----- Exercise input
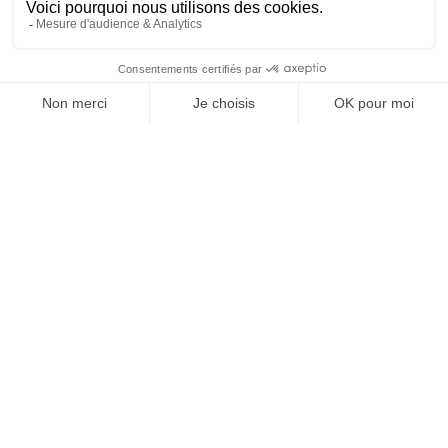
J'ACHÈTE LE NUMÉRO
JE M'ABONNE 1 AN - 4 NUM.
JE DÉCOUVRE LES NUMÉROS PRÉCÉDENTS
Je suis déjà abonné(e) :
je consulte la revue en
version digitale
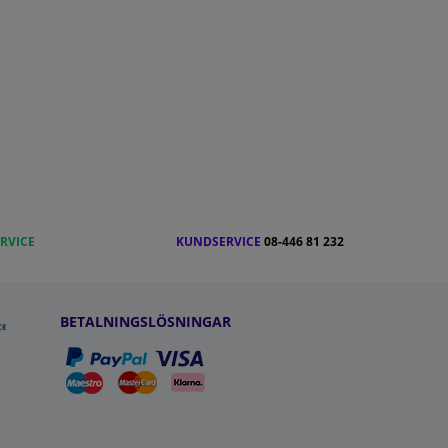
RVICE
KUNDSERVICE
08-446 81 232
BETALNINGSLÖSNINGAR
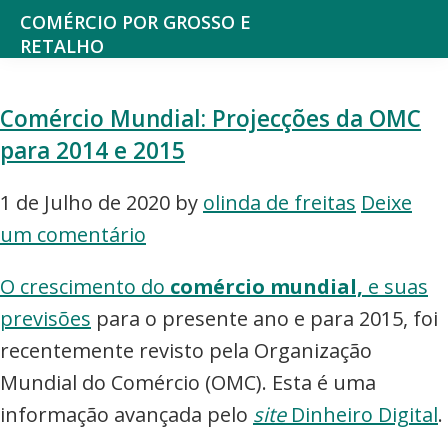
Saltar
Skip
COMÉRCIO POR GROSSO E
para
to
RETALHO
Espaço
o
main
de
menu
content
Comércio Mundial: Projecções da OMC
reflexão
principal
para 2014 e 2015
sobre
o
1 de Julho de 2020
by
olinda de freitas
Deixe
Comércio
um comentário
O crescimento do
comércio mundial,
e suas
previsões
para o presente ano e para 2015, foi
recentemente revisto pela Organização
Mundial do Comércio (OMC). Esta é uma
informação avançada pelo
site
Dinheiro Digital
.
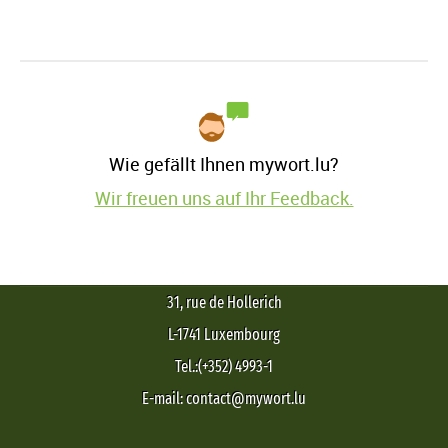
Wie gefällt Ihnen mywort.lu?
Wir freuen uns auf Ihr Feedback.
31, rue de Hollerich
L-1741 Luxembourg
Tel.:(+352) 4993-1
E-mail: contact@mywort.lu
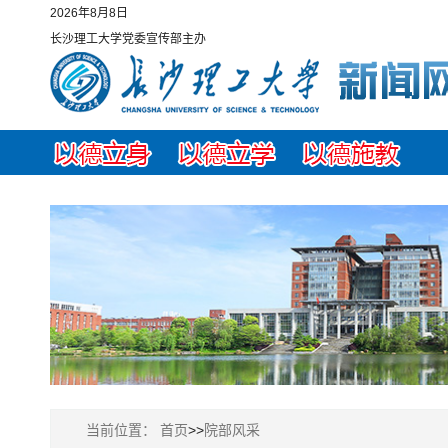
2026年8月8日
长沙理工大学党委宣传部主办
当前位置：
首页
>>
院部风采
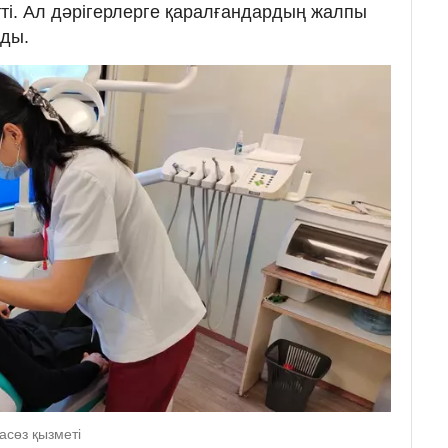
ті. Ал дәрігерлерге қаралғандардың жалпы
ады.
асөз қызметі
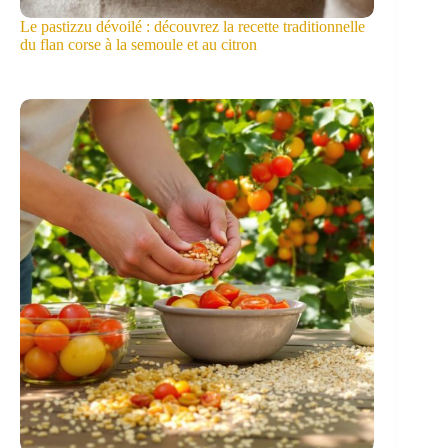
Le pastizzu dévoilé : découvrez la recette traditionnelle
du flan corse à la semoule et au citron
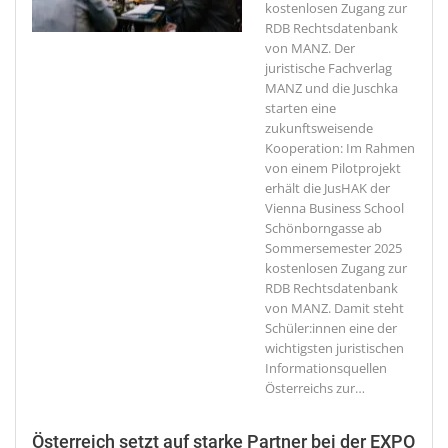
kostenlosen Zugang zur
RDB Rechtsdatenbank
von MANZ.
Der
juristische Fachverlag
MANZ und die Juschka
starten eine
zukunftsweisende
Kooperation: Im Rahmen
von einem Pilotprojekt
erhält die JusHAK der
Vienna Business School
Schönborngasse ab
Sommersemester 2025
kostenlosen Zugang zur
RDB Rechtsdatenbank
von MANZ. Damit steht
Schüler:innen eine der
wichtigsten juristischen
Informationsquellen
Österreichs zur
…
Österreich setzt auf starke Partner bei der EXPO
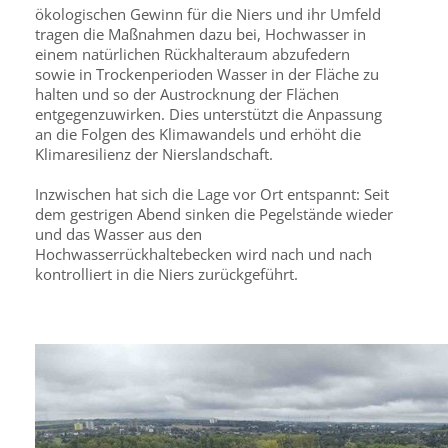
ökologischen Gewinn für die Niers und ihr Umfeld
tragen die Maßnahmen dazu bei, Hochwasser in
einem natürlichen Rückhalteraum abzufedern
sowie in Trockenperioden Wasser in der Fläche zu
halten und so der Austrocknung der Flächen
entgegenzuwirken. Dies unterstützt die Anpassung
an die Folgen des Klimawandels und erhöht die
Klimaresilienz der Nierslandschaft.
Inzwischen hat sich die Lage vor Ort entspannt: Seit
dem gestrigen Abend sinken die Pegelstände wieder
und das Wasser aus den
Hochwasserrückhaltebecken wird nach und nach
kontrolliert in die Niers zurückgeführt.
----------
=== Aim of the task ===
Rewrite everything from the start of the lines down to and including the line with "BETALNINGSLÖSNINGAR", changing "version digitale" to "version numérique" and keeping all else as it is. Leave the pictures out of your answer.

=== Your response ===
J'ACHÈTE LE NUMÉRO
JE M'ABONNE 1 AN - 4 NUM.
JE DÉCOUVRE LES NUMÉROS PRÉCÉDENTS
Je suis déjà abonné(e) :
je consulte la revue en
version numérique
RVICE
KUNDSERVICE
08-446 81 232
BETALNINGSLÖSNINGAR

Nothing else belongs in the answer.